Rasulullah saw. Tinggal di rumah Abu Ayub selama kuranglebih delapan
bulan, atau hingga masjid selesai dibangun. Dan ketika Rasulullah saw. Telah
berpindah dari rumahnya, Abu Ayub senantiasa menjadi tetangga yang baik bagi
keluarga Rasul.
Pada suatu siang yang terik, Rasulullah , Abu Bakar ra., dan Umar bin
Khatab ra. Keluar dari rumah masing-masing secara bersamaan. Rupanya, ketiganya
memiliki masalah yang sama, yaitu rasa lapar yang sangat. Lantas Rasul mengajak
kedua sahabatnya kerumah Abu Ayub ra.
Setelah mengucap salam, rupanya hanya ada Ummu Ayub dirumahnya. Namun
suara Rasul terdengar hingga lading tempat Abu Ayub beraktivitas. Beliaupun
bergegas menemui tamunya yang mulia itu. Abu Ayub memotong dahan kurma yang
matang dan menyembelih kambing untuk menjamu tamunya.
Abu Ayub selalu mengikuti seluruh perang dalam membela agama Allah swt.

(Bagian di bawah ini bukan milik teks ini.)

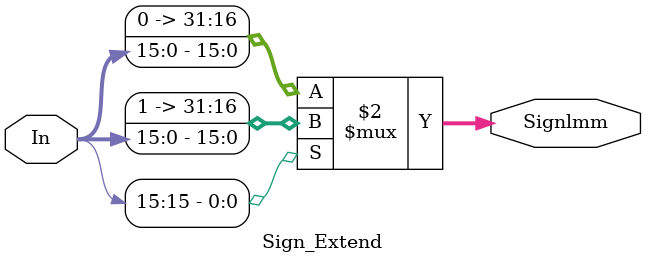
<source format=v>
`timescale 1ns / 1ps


module Sign_Extend(
    input [15:0] In,
    output [31:0] Signlmm
    );
    assign Signlmm = In[15]==1 ? {16'b1111111111111111,In} : {16'b0000000000000000,In};
endmodule

</source>
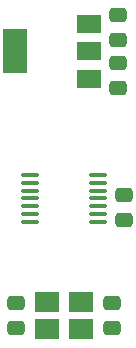
<source format=gbr>
%TF.GenerationSoftware,KiCad,Pcbnew,7.0.10*%
%TF.CreationDate,2024-02-12T16:57:49+10:00*%
%TF.ProjectId,devboard,64657662-6f61-4726-942e-6b696361645f,rev?*%
%TF.SameCoordinates,Original*%
%TF.FileFunction,Paste,Bot*%
%TF.FilePolarity,Positive*%
%FSLAX46Y46*%
G04 Gerber Fmt 4.6, Leading zero omitted, Abs format (unit mm)*
G04 Created by KiCad (PCBNEW 7.0.10) date 2024-02-12 16:57:49*
%MOMM*%
%LPD*%
G01*
G04 APERTURE LIST*
G04 Aperture macros list*
%AMRoundRect*
0 Rectangle with rounded corners*
0 $1 Rounding radius*
0 $2 $3 $4 $5 $6 $7 $8 $9 X,Y pos of 4 corners*
0 Add a 4 corners polygon primitive as box body*
4,1,4,$2,$3,$4,$5,$6,$7,$8,$9,$2,$3,0*
0 Add four circle primitives for the rounded corners*
1,1,$1+$1,$2,$3*
1,1,$1+$1,$4,$5*
1,1,$1+$1,$6,$7*
1,1,$1+$1,$8,$9*
0 Add four rect primitives between the rounded corners*
20,1,$1+$1,$2,$3,$4,$5,0*
20,1,$1+$1,$4,$5,$6,$7,0*
20,1,$1+$1,$6,$7,$8,$9,0*
20,1,$1+$1,$8,$9,$2,$3,0*%
G04 Aperture macros list end*
%ADD10RoundRect,0.100000X-0.637500X-0.100000X0.637500X-0.100000X0.637500X0.100000X-0.637500X0.100000X0*%
%ADD11R,2.100000X1.800000*%
%ADD12R,2.000000X1.500000*%
%ADD13R,2.000000X3.800000*%
%ADD14RoundRect,0.250000X-0.475000X0.337500X-0.475000X-0.337500X0.475000X-0.337500X0.475000X0.337500X0*%
%ADD15RoundRect,0.250000X0.475000X-0.337500X0.475000X0.337500X-0.475000X0.337500X-0.475000X-0.337500X0*%
G04 APERTURE END LIST*
D10*
%TO.C,U2*%
X160967500Y-111170000D03*
X160967500Y-110520000D03*
X160967500Y-109870000D03*
X160967500Y-109220000D03*
X160967500Y-108570000D03*
X160967500Y-107920000D03*
X160967500Y-107270000D03*
X166692500Y-107270000D03*
X166692500Y-107920000D03*
X166692500Y-108570000D03*
X166692500Y-109220000D03*
X166692500Y-109870000D03*
X166692500Y-110520000D03*
X166692500Y-111170000D03*
%TD*%
D11*
%TO.C,Y1*%
X165280000Y-120276000D03*
X162380000Y-120276000D03*
X162380000Y-117976000D03*
X165280000Y-117976000D03*
%TD*%
D12*
%TO.C,U3*%
X165964000Y-94474000D03*
X165964000Y-96774000D03*
D13*
X159664000Y-96774000D03*
D12*
X165964000Y-99074000D03*
%TD*%
D14*
%TO.C,C2*%
X167894000Y-118088500D03*
X167894000Y-120163500D03*
%TD*%
%TO.C,C3*%
X168402000Y-93704500D03*
X168402000Y-95779500D03*
%TD*%
%TO.C,C4*%
X168402000Y-97768500D03*
X168402000Y-99843500D03*
%TD*%
D15*
%TO.C,C1*%
X159766000Y-120163500D03*
X159766000Y-118088500D03*
%TD*%
%TO.C,C5*%
X168910000Y-111019500D03*
X168910000Y-108944500D03*
%TD*%
M02*

</source>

Baik ketika masa Rasulullah saw. Maupun sepeninggal beliau. Kecuali satu kali
saja Abu Ayub absen tidak menyertai balatentara Islam karena khalifah pada saat
itu mengangkat salah seorang dari pemuda Muslimin sebagai komandanya. Sedang
Abu Ayub tidak puas dengan kepemimpinanya. Namun, Abu Ayub menyesal atas
tindakanya itu. Dan selalu menghadapi seluruh medan perang dalam berjihad membela agama
Islam tak peduli siapa komandanya.
Ketika terjadi perbedaan faham antara Ali dan Muawiyah, beliau tanpa
ragu berdiri dipihak Ali. Dan tatkala Ali syahid karena dibunuh, dan khilafat
berpindah kepada Muawiyah, Abu Ayub memilih untuk menyendiri dalam kezuhudan
dan beribadah kepada Allah swt.
Hingga pada suatu hari diketahuinya bala tentara islam bergerak ke
Konstantinopel untuk membebaskanya dari Romawi, segera Abu Ayub turut serta
dalam peperangan yang dipimpin oleh Yazid bin Muawiyah dengan membawa kuda dan
mengangkat pedangnya.
Dengan usianya yang mendekati delapan puluh tahun, beliau bertekad kuat
meski akan melalui perjalanan yang sangat jauh. Belum lama perang berkecamuk
beliau terserang penyakit parah. Yazid pun menjenguk sang sahabat mulia
tersebut, menanyakan kabarnya dan menanyakan apa keinginanya. Beliaupun
berwasiat, “jika saya meninggal, letakan jasadku pada kudaku, dan bawalah aku
sejauh pasukan dapat menggempur musuh. Dan kebumikan aku disana.” Tak lama Abu
Ayub ra. Menghembuskan nafas terakhirnya.
Peperangan terus berkecamuk. Sesuai dengan wasiat beliau, jasad Abu Ayub
diletakan diatas pelana kudanya dan ikut serta barisan muslimin menggempur
Romawi. Akhirnya Allah memberikan kemenangan kepada kaum muslimin, mereka
berhasil menaklukan benteng Konstantinopel. Selesai berperang, kaum muslimin
pun menguburkan jasad sang sahabat mulia yang tetap mengikuti jihad meski
nyawanya telah tiada.
Terdapat fakta menarik dibalik kematian Abu Ayub ra. Banyak ahli sejarah
yang mencatat peristiwa penaklukan Konstantinopel menyebutkan: “ orang-orang
Romawi sering berkunjung dan berziarah ke keburan Abu Ayub ra. Mereka meminta
hujan dengan perantaranya ketika mereka mengalami kekeringan...” bahkan sejak
Konstantinopel belum sepenuhnya dikuasai oleh tentara Muslim, orang-orang
romawi penduduk Konstantinopel sudah menganggap Abu Ayub ra. Yang berada
dimakamnya sebagai orang kudus yang mulia.
Semoga rahmat Allah selalu tercurah bagimu wahai Abu Ayub al Anshari.